How stupid of her to come! Of course the Kingdom forces had known she would turn up on Priya's doorstep. They would have been waiting for her. Had they taken Priya away and interrogated her and broken her? Turned her house into a trap? That's what Morwen would have done if their positions had been reversed. Shit!

  She took stock of her surroundings again, but it wasn't good. The landing platform was barely six feet across, and the solid ground was a good hundred feet beyond that. Low, grimy clouds scudded by beneath her - there was nothing to cling to or break her fall this time. With a sudden overwhelming pang of nostalgia for Lali, who would probably have seen this as a challenge, she pressed the back of her knuckles into her eye to try to stop herself from shattering apart.

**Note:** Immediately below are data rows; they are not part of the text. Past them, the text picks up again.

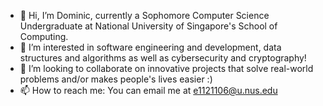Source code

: - 👋 Hi, I’m Dominic, currently a Sophomore Computer Science Undergraduate at National University of Singapore's School of Computing.
- 👀 I’m interested in software engineering and development, data structures and algorithms as well as cybersecurity and cryptography!
- 💞️ I’m looking to collaborate on innovative projects that solve real-world problems and/or makes people's lives easier :)
- 📫 How to reach me: You can email me at e1121106@u.nus.edu


<!---
Dominic-Khoo/Dominic-Khoo is a ✨ special ✨ repository because its `README.md` (this file) appears on your GitHub profile.
You can click the Preview link to take a look at your changes.
--->
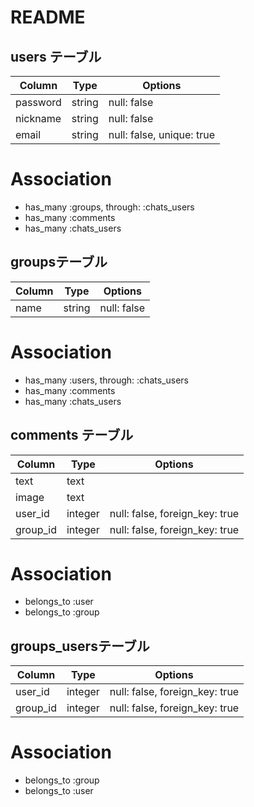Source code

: # README

## users テーブル
|Column|Type|Options|
|------|----|-------|
|password|string|null: false|
|nickname|string|null: false|
|email|string|null: false, unique: true|

   # Association
- has_many :groups,  through:  :chats_users
- has_many :comments
- has_many :chats_users

##  groupsテーブル
|Column|Type|Options|
|------|----|-------|
|name|string|null: false|

   # Association
- has_many :users,  through:  :chats_users
- has_many :comments
- has_many :chats_users

## comments テーブル
|Column|Type|Options|
|------|----|-------|
|text|text||
|image|text||
|user_id|integer|null: false, foreign_key: true|
|group_id|integer|null: false, foreign_key: true|

   # Association
- belongs_to :user
- belongs_to :group

## groups_usersテーブル

|Column|Type|Options|
|------|----|-------|
|user_id|integer|null: false, foreign_key: true|
|group_id|integer|null: false, foreign_key: true|

   # Association
- belongs_to :group
- belongs_to :user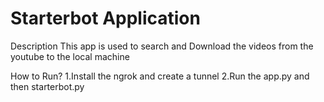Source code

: # Starterbot Application

Description
This app is used to search and Download the videos from the youtube to the local machine

How to Run?
1.Install the ngrok and create a tunnel 
2.Run the app.py and then starterbot.py

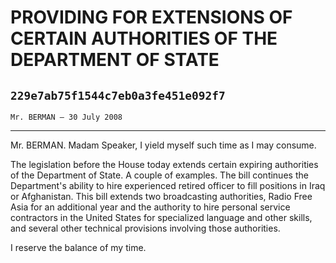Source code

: # PROVIDING FOR EXTENSIONS OF CERTAIN AUTHORITIES OF THE DEPARTMENT OF  STATE
## `229e7ab75f1544c7eb0a3fe451e092f7`
`Mr. BERMAN — 30 July 2008`

---


Mr. BERMAN. Madam Speaker, I yield myself such time as I may consume.

The legislation before the House today extends certain expiring 
authorities of the Department of State. A couple of examples. The bill 
continues the Department's ability to hire experienced retired officer 
to fill positions in Iraq or Afghanistan. This bill extends two 
broadcasting authorities, Radio Free Asia for an additional year and 
the authority to hire personal service contractors in the United States 
for specialized language and other skills, and several other technical 
provisions involving those authorities.

I reserve the balance of my time.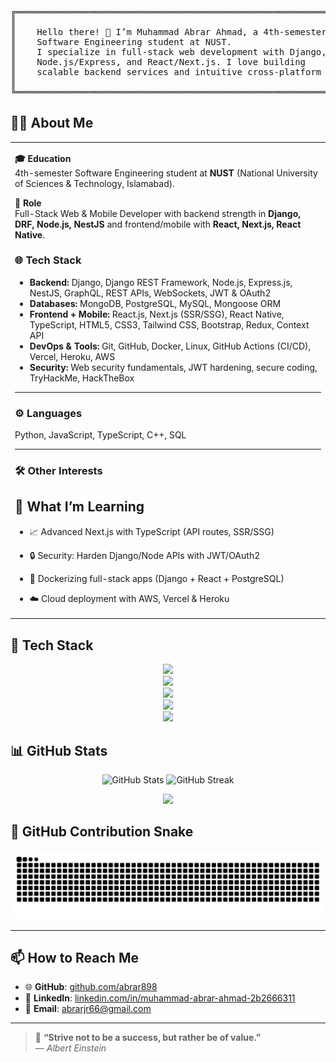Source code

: <pre>
╔════════════════════════════════════════════════════════════════╗
║                                                                ║
║    Hello there! 👋 I’m Muhammad Abrar Ahmad, a 4th-semester     ║
║    Software Engineering student at NUST.                       ║
║    I specialize in full-stack web development with Django,     ║
║    Node.js/Express, and React/Next.js. I love building         ║
║    scalable backend services and intuitive cross-platform UIs. ║
║                                                                ║
╚════════════════════════════════════════════════════════════════╝
</pre>

## 👨‍💻 About Me

<table align="center" width="100%">
  <tr>
    <td>

**🎓 Education**  
4th-semester Software Engineering student at **NUST** (National University of Sciences & Technology, Islamabad).

**💼 Role**  
Full-Stack Web & Mobile Developer with backend strength in **Django, DRF, Node.js, NestJS** and frontend/mobile with **React, Next.js, React Native**.


### 🌐 Tech Stack
- **Backend:** Django, Django REST Framework, Node.js, Express.js, NestJS, GraphQL, REST APIs, WebSockets, JWT & OAuth2  
- **Databases:** MongoDB, PostgreSQL, MySQL, Mongoose ORM  
- **Frontend + Mobile:** React.js, Next.js (SSR/SSG), React Native, TypeScript, HTML5, CSS3, Tailwind CSS, Bootstrap, Redux, Context API  
- **DevOps & Tools:** Git, GitHub, Docker, Linux, GitHub Actions (CI/CD), Vercel, Heroku, AWS  
- **Security:** Web security fundamentals, JWT hardening, secure coding, TryHackMe, HackTheBox

---

### ⚙️ Languages
Python, JavaScript, TypeScript, C++, SQL

---

### 🛠️ Other Interests
## 🎯 What I’m Learning
- 📈 Advanced Next.js with TypeScript (API routes, SSR/SSG)  
- 🔒 Security: Harden Django/Node APIs with JWT/OAuth2  
- 🐳 Dockerizing full-stack apps (Django + React + PostgreSQL)  
- ☁️ Cloud deployment with AWS, Vercel & Heroku 

    </td>
  </tr>
</table>

## 🚀 Tech Stack

<p align="center">
  <img src="https://skillicons.dev/icons?i=python,django,fastapi,nodejs,express,nestjs,graphql" height="50" />
  <br/>
  <img src="https://skillicons.dev/icons?i=javascript,typescript,react,nextjs,reactnative" height="50" />
  <br/>
  <img src="https://skillicons.dev/icons?i=mongodb,postgresql,mysql" height="50" />
  <br/>
  <img src="https://skillicons.dev/icons?i=html,css,tailwind,bootstrap" height="50" />
  <br/>
  <img src="https://skillicons.dev/icons?i=linux,docker,git,github,aws,heroku,vercel" height="50" />
</p>


## 📊 GitHub Stats
<p align="center">
  <img src="https://github-readme-stats.vercel.app/api?username=abrar898&show_icons=true&theme=radical" alt="GitHub Stats" height="180"/>
  <img src="https://github-readme-streak-stats.herokuapp.com/?user=abrar898&theme=radical" alt="GitHub Streak" height="180"/>
</p>

<p align="center">
  <img src="https://github-readme-stats.vercel.app/api/top-langs/?username=abrar898&layout=compact&theme=radical" height="180"/>
</p>


## 🐍 GitHub Contribution Snake
<p align="center">
  <img src="https://raw.githubusercontent.com/abrar898/abrar898/output/snake.svg" alt="snake animation" />
</p>

---
## 📫 How to Reach Me
- 🌐 **GitHub**: [github.com/abrar898](https://github.com/abrar898)  
- 💼 **LinkedIn**: [linkedin.com/in/muhammad-abrar-ahmad-2b2666311](https://www.linkedin.com/in/muhammad-abrar-ahmad-2b2666311/)  
- 📧 **Email**: abrarjr66@gmail.com  

---

> 💬 **“Strive not to be a success, but rather be of value.”**  
> — *Albert Einstein*


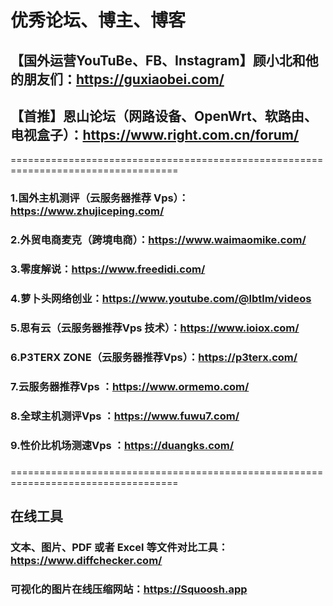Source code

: # 优秀论坛、博主、博客

## 【国外运营YouTuBe、FB、Instagram】顾小北和他的朋友们：https://guxiaobei.com/
## 【首推】恩山论坛（网路设备、OpenWrt、软路由、电视盒子）：https://www.right.com.cn/forum/

===================================================================================


### 1.国外主机测评（云服务器推荐 Vps）：https://www.zhujiceping.com/
### 2.外贸电商麦克（跨境电商）：https://www.waimaomike.com/
### 3.零度解说：https://www.freedidi.com/
### 4.萝卜头网络创业：https://www.youtube.com/@lbtlm/videos
### 5.思有云（云服务器推荐Vps 技术）：https://www.ioiox.com/
### 6.P3TERX ZONE（云服务器推荐Vps）：https://p3terx.com/
### 7.云服务器推荐Vps ：https://www.ormemo.com/
### 8.全球主机测评Vps ：https://www.fuwu7.com/
### 9.性价比机场测速Vps ：https://duangks.com/
###
###
###

===================================================================================

## 在线工具
### 文本、图片、PDF 或者 Excel 等文件对比工具：https://www.diffchecker.com/
### 可视化的图片在线压缩网站：https://Squoosh.app
###
###
###
###

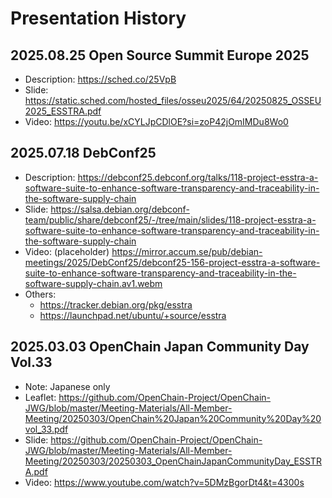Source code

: # Presentation History

## 2025.08.25 Open Source Summit Europe 2025
- Description: https://sched.co/25VpB
- Slide: https://static.sched.com/hosted_files/osseu2025/64/20250825_OSSEU2025_ESSTRA.pdf
- Video: https://youtu.be/xCYLJpCDlOE?si=zoP42jOmIMDu8Wo0

## 2025.07.18 DebConf25
- Description: https://debconf25.debconf.org/talks/118-project-esstra-a-software-suite-to-enhance-software-transparency-and-traceability-in-the-software-supply-chain
- Slide: https://salsa.debian.org/debconf-team/public/share/debconf25/-/tree/main/slides/118-project-esstra-a-software-suite-to-enhance-software-transparency-and-traceability-in-the-software-supply-chain
- Video: (placeholder) https://mirror.accum.se/pub/debian-meetings/2025/DebConf25/debconf25-156-project-esstra-a-software-suite-to-enhance-software-transparency-and-traceability-in-the-software-supply-chain.av1.webm
- Others:
  - https://tracker.debian.org/pkg/esstra
  - https://launchpad.net/ubuntu/+source/esstra

## 2025.03.03 OpenChain Japan Community Day Vol.33
- Note: Japanese only
- Leaflet: https://github.com/OpenChain-Project/OpenChain-JWG/blob/master/Meeting-Materials/All-Member-Meeting/20250303/OpenChain%20Japan%20Community%20Day%20vol_33.pdf
- Slide: https://github.com/OpenChain-Project/OpenChain-JWG/blob/master/Meeting-Materials/All-Member-Meeting/20250303/20250303_OpenChainJapanCommunityDay_ESSTRA.pdf
- Video: https://www.youtube.com/watch?v=5DMzBgorDt4&t=4300s
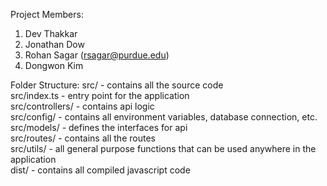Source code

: Project Members:
1) Dev Thakkar
2) Jonathan Dow
3) Rohan Sagar (rsagar@purdue.edu)
4) Dongwon Kim

Folder Structure:
src/ - contains all the source code  <br />
src/index.ts - entry point for the application  <br />
src/controllers/ - contains api logic  <br />
src/config/ - contains all environment variables, database connection, etc.  <br />
src/models/ - defines the interfaces for api  <br />
src/routes/ - contains all the routes  <br />
src/utils/ - all general purpose functions that can be used anywhere in the application  <br />
dist/ - contains all compiled javascript code  <br />
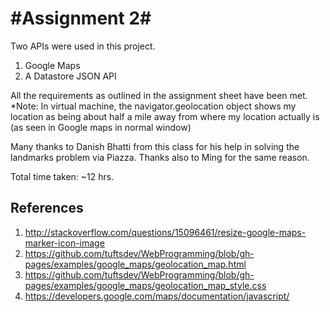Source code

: #Assignment 2#
==================================
Two APIs were used in this project.
1. Google Maps
2. A Datastore JSON API

All the requirements as outlined in the assignment sheet have been met.
*Note: In virtual machine, the navigator.geolocation object shows my location as being about half a mile away from where my location actually is (as seen in Google maps in normal window)

Many thanks to Danish Bhatti from this class for his help in solving the landmarks problem via Piazza. Thanks also to Ming for the same reason.

Total time taken: ~12 hrs.

## References ##

1. http://stackoverflow.com/questions/15096461/resize-google-maps-marker-icon-image
2. https://github.com/tuftsdev/WebProgramming/blob/gh-pages/examples/google_maps/geolocation_map.html
3. https://github.com/tuftsdev/WebProgramming/blob/gh-pages/examples/google_maps/geolocation_map_style.css
4. https://developers.google.com/maps/documentation/javascript/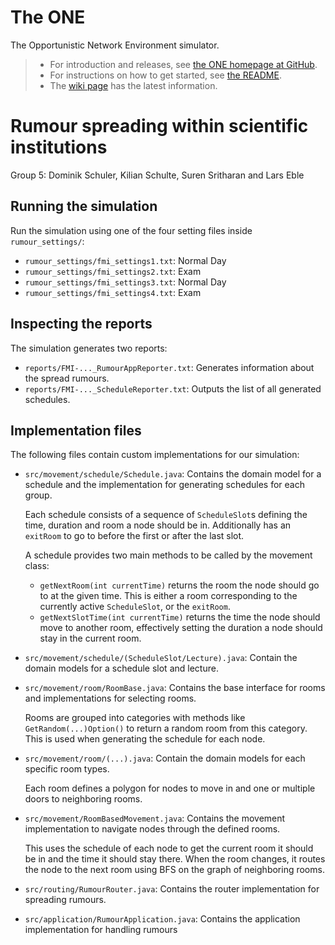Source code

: # The ONE

The Opportunistic Network Environment simulator.

> - For introduction and releases, see [the ONE homepage at GitHub](http://akeranen.github.io/the-one/).
> - For instructions on how to get started, see [the README](https://github.com/akeranen/the-one/wiki/README).
> - The [wiki page](https://github.com/akeranen/the-one/wiki) has the latest information.



# Rumour spreading within scientific institutions

Group 5: Dominik Schuler, Kilian Schulte, Suren Sritharan and Lars Eble


## Running the simulation

Run the simulation using one of the four setting files inside `rumour_settings/`:

- `rumour_settings/fmi_settings1.txt`: Normal Day
- `rumour_settings/fmi_settings2.txt`: Exam
- `rumour_settings/fmi_settings3.txt`: Normal Day
- `rumour_settings/fmi_settings4.txt`: Exam

## Inspecting the reports

The simulation generates two reports:

- `reports/FMI-..._RumourAppReporter.txt`: Generates information about the spread rumours.
- `reports/FMI-..._ScheduleReporter.txt`: Outputs the list of all generated schedules.

## Implementation files

The following files contain custom implementations for our simulation:

- `src/movement/schedule/Schedule.java`: Contains the domain model for a schedule and the implementation for 
  generating schedules for each group.
  
  Each schedule consists of a sequence of `ScheduleSlot`s defining the time, duration and room a node should be in.
  Additionally has an `exitRoom` to go to before the first or after the last slot.
  
  A schedule provides two main methods to be called by the movement class:
  - `getNextRoom(int currentTime)` returns the room the node should go to at the given time. This is either a room corresponding to the currently active `ScheduleSlot`, or the `exitRoom`.
  - `getNextSlotTime(int currentTime)` returns the time the node should move to another room, effectively setting the duration a node should stay in the current room.
  
- `src/movement/schedule/(ScheduleSlot/Lecture).java`: Contain the domain models for a schedule slot and lecture.

- `src/movement/room/RoomBase.java`: Contains the base interface for rooms and implementations for selecting rooms.

  Rooms are grouped into categories with methods like `GetRandom(...)Option()` to return a random room from this category.
  This is used when generating the schedule for each node.
  
- `src/movement/room/(...).java`: Contain the domain models for each specific room types.

  Each room defines a polygon for nodes to move in and one or multiple doors to neighboring rooms.
  
- `src/movement/RoomBasedMovement.java`: Contains the movement implementation to navigate nodes through the defined rooms.

  This uses the schedule of each node to get the current room it should be in and the time it should stay there. When the room
  changes, it routes the node to the next room using BFS on the graph of neighboring rooms.

- `src/routing/RumourRouter.java`: Contains the router implementation for spreading rumours.

- `src/application/RumourApplication.java`: Contains the application implementation for handling rumours
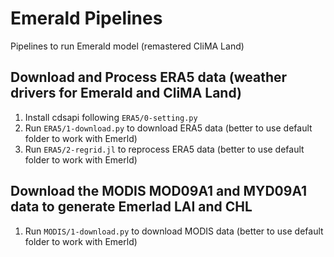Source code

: # Emerald Pipelines

Pipelines to run Emerald model (remastered CliMA Land)


## Download and Process ERA5 data (weather drivers for Emerald and CliMA Land)
1. Install cdsapi following `ERA5/0-setting.py`
2. Run `ERA5/1-download.py` to download ERA5 data (better to use default folder to work with Emerld)
3. Run `ERA5/2-regrid.jl` to reprocess ERA5 data (better to use default folder to work with Emerld)


## Download the MODIS MOD09A1 and MYD09A1 data to generate Emerlad LAI and CHL
1. Run `MODIS/1-download.py` to download MODIS data (better to use default folder to work with Emerld)
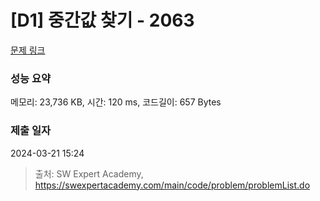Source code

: # [D1] 중간값 찾기 - 2063 

[문제 링크](https://swexpertacademy.com/main/code/problem/problemDetail.do?contestProbId=AV5QPsXKA2UDFAUq) 

### 성능 요약

메모리: 23,736 KB, 시간: 120 ms, 코드길이: 657 Bytes

### 제출 일자

2024-03-21 15:24



> 출처: SW Expert Academy, https://swexpertacademy.com/main/code/problem/problemList.do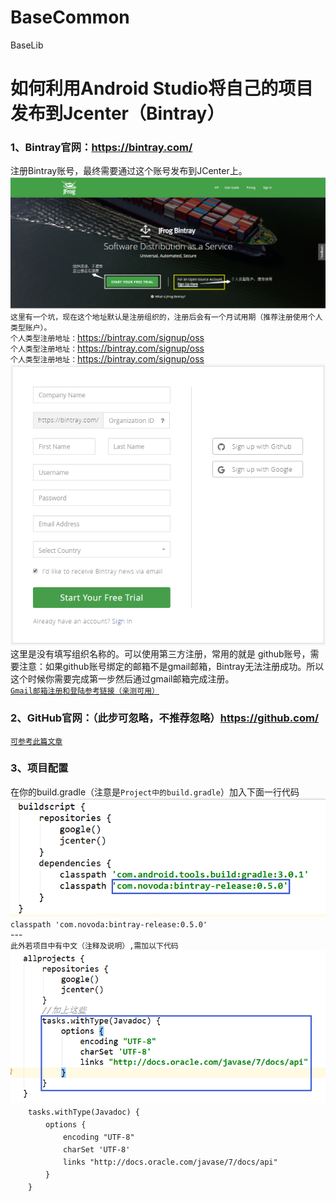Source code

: # BaseCommon
BaseLib
# 如何利用Android Studio将自己的项目发布到Jcenter（Bintray）
<!--##### 一、准备工作-->
### 1、Bintray官网：https://bintray.com/
注册Bintray账号，最终需要通过这个账号发布到JCenter上。
![organization](https://github.com/l6yang/BaseCommon/blob/master/images/organization.png?raw=true)
`这里有一个坑，现在这个地址默认是注册组织的，注册后会有一个月试用期（推荐注册使用个人类型账户）。`
<br>`个人类型注册地址：`https://bintray.com/signup/oss
<br>`个人类型注册地址：`https://bintray.com/signup/oss
<br>`个人类型注册地址：`https://bintray.com/signup/oss
![personal](https://github.com/l6yang/BaseCommon/blob/master/images/personal.png?raw=true)
<br>这里是没有填写组织名称的。可以使用第三方注册，常用的就是 github账号，需要注意：如果github账号绑定的邮箱不是gmail邮箱，Bintray无法注册成功。所以这个时候你需要完成第一步然后通过gmail邮箱完成注册。
<br>[`Gmail邮箱注册和登陆参考链接（亲测可用）`](https://jingyan.baidu.com/article/36d6ed1f63b9831bce48837f.html)
### 2、GitHub官网：（此步可忽略，不推荐忽略）https://github.com/
[`可参考此篇文章`](http://blog.csdn.net/p10010/article/details/51336332)
### 3、项目配置
在你的build.gradle（注意是`Project中的build.gradle`）加入下面一行代码
![build.gradle](https://github.com/l6yang/BaseCommon/blob/master/images/build.png?raw=true)
<br>`classpath 'com.novoda:bintray-release:0.5.0'`
<br>---
<br>`此外若项目中有中文（注释及说明）,需加以下代码`
![utf8](https://github.com/l6yang/BaseCommon/blob/master/images/utf8.png?raw=true)
<br>　　`tasks.withType(Javadoc) {`
<br>　　　　`options {`
<br>　　　　　　`encoding "UTF-8"`
<br>　　　　　　`charSet 'UTF-8'`
<br>　　　　　　`links "http://docs.oracle.com/javase/7/docs/api"`
<br>　　　　`}`
<br>　　`}`
<br>

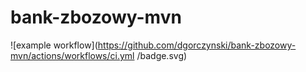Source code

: # bank-zbozowy-mvn
![example workflow](https://github.com/dgorczynski/bank-zbozowy-mvn/actions/workflows/ci.yml
/badge.svg)
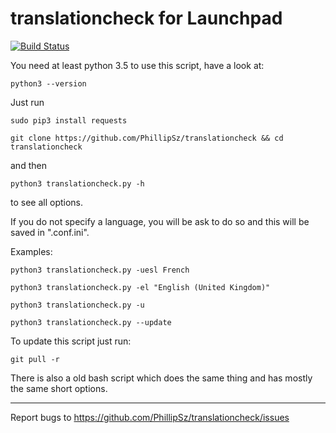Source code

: translationcheck for Launchpad
==============================
[![Build Status](https://travis-ci.org/PhillipSz/translationcheck.png)](https://travis-ci.org/PhillipSz/translationcheck)

You need at least python 3.5 to use this script, have a look at:

	python3 --version

Just run

	sudo pip3 install requests

	git clone https://github.com/PhillipSz/translationcheck && cd translationcheck

and then

	python3 translationcheck.py -h

to see all options.

If you do not specify a language, you will be ask to do so and this will be saved in ".conf.ini".

Examples:

	python3 translationcheck.py -uesl French

	python3 translationcheck.py -el "English (United Kingdom)"

	python3 translationcheck.py -u

	python3 translationcheck.py --update

To update this script just run:

	git pull -r

There is also a old bash script which does the same thing and has mostly the same short options.

----------------------------------------------------------------------------------------------------------

Report bugs to https://github.com/PhillipSz/translationcheck/issues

  And then the far door in the mansion's encircling wall burst open, and Priya came sprinting up the quay in a whirlwind of dizzying multicolored sparkles from the spangles on her clothes and in her hair, and threw herself into Morwen's lacerated arms like all her dreams come true.

  "I knew you would come!" she laughed as the long tail of her plait caught up with her and lashed forward, curling around Morwen's hip, "I knew you would come!"

  There was a moment, with Priya's solid weight in her arms, pressed against her breasts, with Priya's head tucked under her chin, warm, confiding and saffron scented, that Morwen felt almost safe enough to break apart, almost cradled enough to howl and be comforted, but then Priya pulled away. "But we can't stand out here. Come on, quickly, indoors."

  She was so beautiful! A short, slight, petite little thing who made all other women look oversized. This Jai Kumara, whom Morwen loathed in every other respect, at least had the sense to lavish her with jewels - emeralds on her forehead and a string of pearls winding through her long plait right down to the tip where it finished in a spray of diamonds. Emeralds in her ears and nose and at her throat, their sparkle not managing to distract from the shadow that had fallen over her eyes.

  "Madam," said the guard, low, warning behind her, and they both stiffened. No, this was not safe. Morwen reapplied the pressure to her scattered pieces and did not cry.